WORK TO COMPLETE ->
Reproduce word for word, from the entries below, the line with "right eye: (548, 188)", the line with "left hip: (382, 204)", and every line between them, and nothing more.

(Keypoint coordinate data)
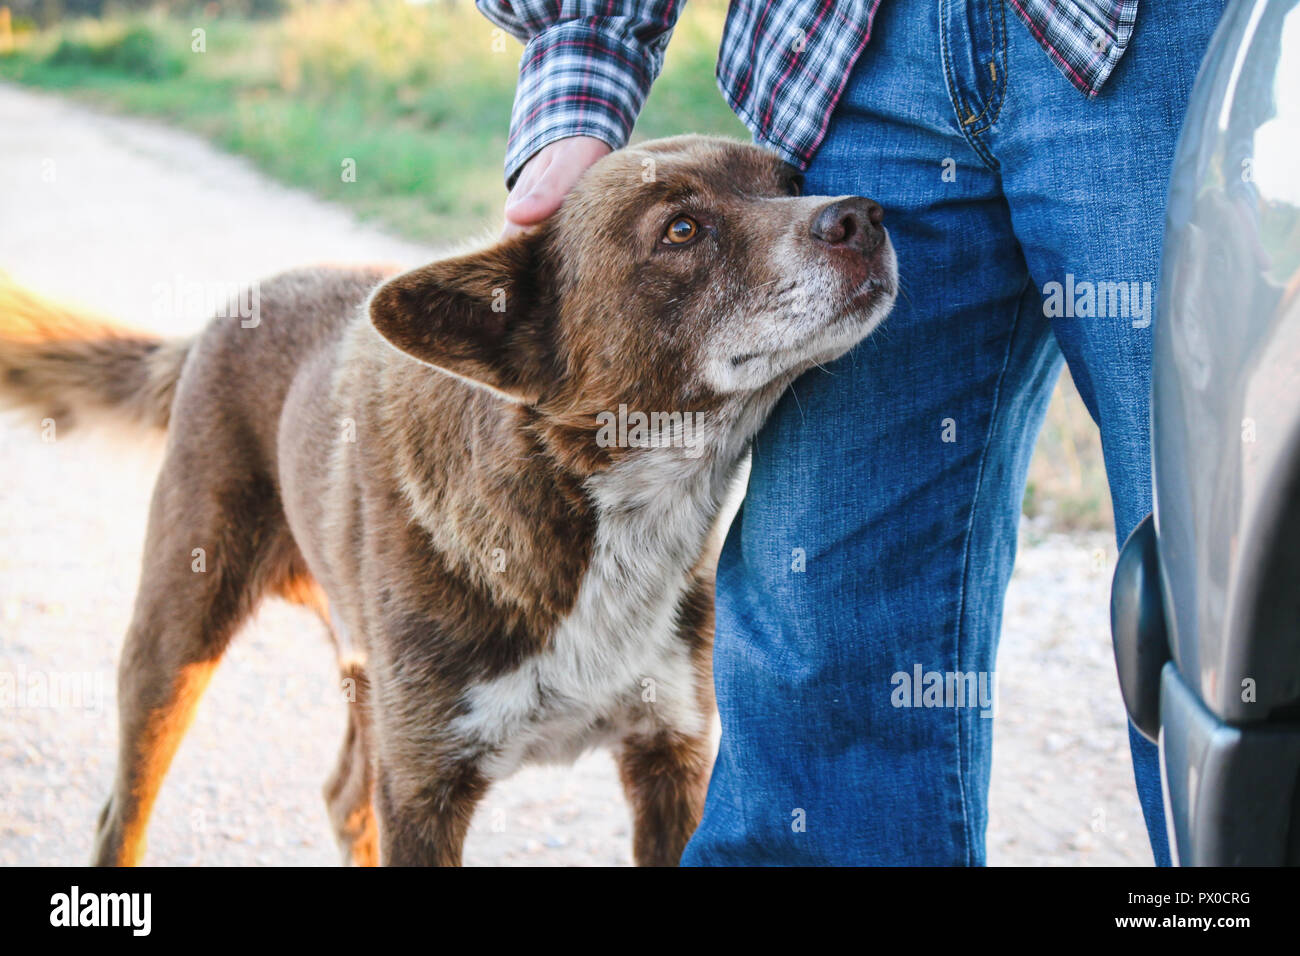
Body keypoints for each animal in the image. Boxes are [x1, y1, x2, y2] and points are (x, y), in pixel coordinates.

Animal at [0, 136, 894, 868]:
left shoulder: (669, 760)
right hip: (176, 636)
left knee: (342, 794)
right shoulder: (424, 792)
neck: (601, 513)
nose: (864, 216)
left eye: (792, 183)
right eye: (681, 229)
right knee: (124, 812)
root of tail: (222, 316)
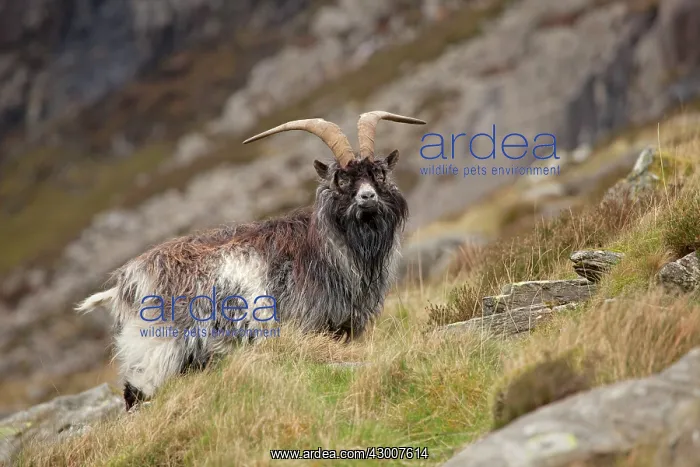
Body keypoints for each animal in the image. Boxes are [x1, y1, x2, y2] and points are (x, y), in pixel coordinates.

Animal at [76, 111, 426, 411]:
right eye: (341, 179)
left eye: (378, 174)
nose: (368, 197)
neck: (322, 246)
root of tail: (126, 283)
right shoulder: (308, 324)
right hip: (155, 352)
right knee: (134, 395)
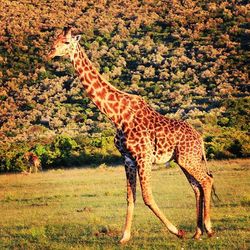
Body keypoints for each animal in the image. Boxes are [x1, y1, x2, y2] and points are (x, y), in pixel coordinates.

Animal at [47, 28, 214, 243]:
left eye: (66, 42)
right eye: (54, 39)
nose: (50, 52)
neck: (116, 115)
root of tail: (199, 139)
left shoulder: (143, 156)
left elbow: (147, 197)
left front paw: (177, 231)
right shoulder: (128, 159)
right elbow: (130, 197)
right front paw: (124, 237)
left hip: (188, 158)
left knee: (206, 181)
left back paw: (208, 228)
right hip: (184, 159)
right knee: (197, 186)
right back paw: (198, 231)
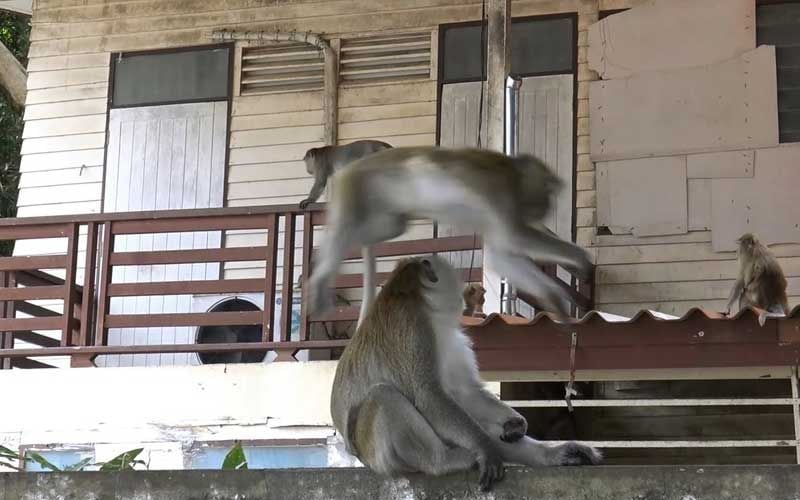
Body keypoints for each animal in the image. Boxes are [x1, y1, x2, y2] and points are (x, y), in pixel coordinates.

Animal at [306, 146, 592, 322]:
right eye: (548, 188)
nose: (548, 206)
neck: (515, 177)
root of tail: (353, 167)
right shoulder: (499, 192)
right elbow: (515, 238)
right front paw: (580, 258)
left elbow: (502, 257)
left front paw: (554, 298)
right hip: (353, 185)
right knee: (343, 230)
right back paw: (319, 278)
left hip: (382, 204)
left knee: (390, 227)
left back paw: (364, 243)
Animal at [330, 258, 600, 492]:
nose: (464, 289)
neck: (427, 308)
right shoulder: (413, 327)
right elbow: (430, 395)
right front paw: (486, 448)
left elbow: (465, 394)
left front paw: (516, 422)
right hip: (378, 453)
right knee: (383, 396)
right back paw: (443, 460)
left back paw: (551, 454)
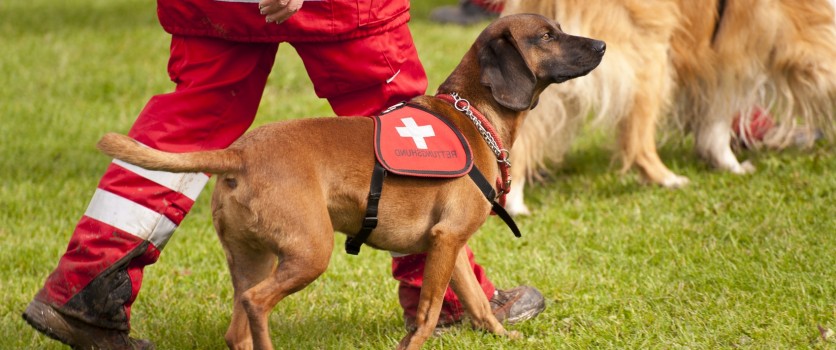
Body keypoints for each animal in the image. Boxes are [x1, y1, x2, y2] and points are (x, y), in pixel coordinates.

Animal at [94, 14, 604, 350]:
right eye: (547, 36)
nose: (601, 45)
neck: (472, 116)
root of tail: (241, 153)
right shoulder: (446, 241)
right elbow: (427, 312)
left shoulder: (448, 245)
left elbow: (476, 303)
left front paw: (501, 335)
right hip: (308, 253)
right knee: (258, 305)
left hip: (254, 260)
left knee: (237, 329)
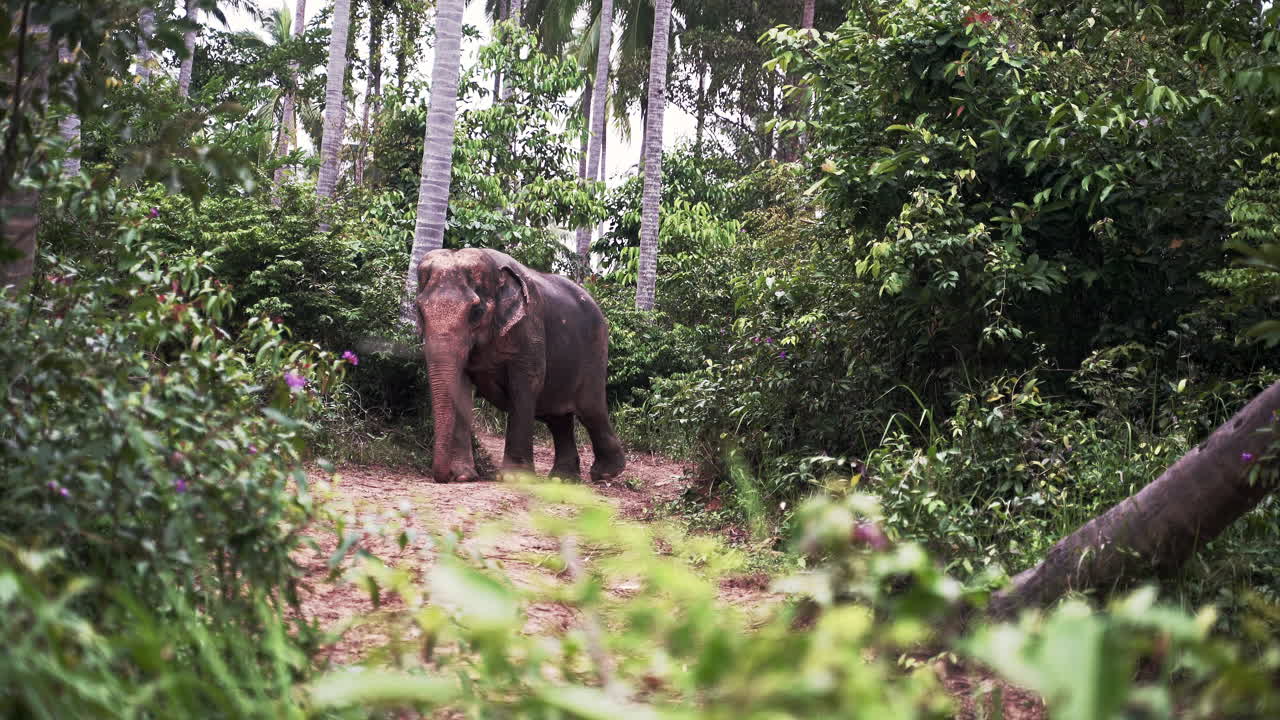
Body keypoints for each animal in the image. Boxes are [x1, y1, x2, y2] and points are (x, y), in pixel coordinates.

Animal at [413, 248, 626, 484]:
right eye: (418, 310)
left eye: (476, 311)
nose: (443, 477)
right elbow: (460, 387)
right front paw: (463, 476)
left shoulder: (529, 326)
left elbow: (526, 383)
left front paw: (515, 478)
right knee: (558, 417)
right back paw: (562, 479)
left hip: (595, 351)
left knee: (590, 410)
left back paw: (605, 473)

SOLUTION ->
right eye: (548, 188)
nose: (548, 206)
neck: (515, 177)
root of tail: (353, 167)
right shoulder: (499, 192)
right elbow: (515, 238)
right front paw: (580, 258)
left elbow: (502, 257)
left front paw: (554, 298)
right hip: (353, 185)
right knee: (343, 230)
right back paw: (319, 278)
left hip: (382, 204)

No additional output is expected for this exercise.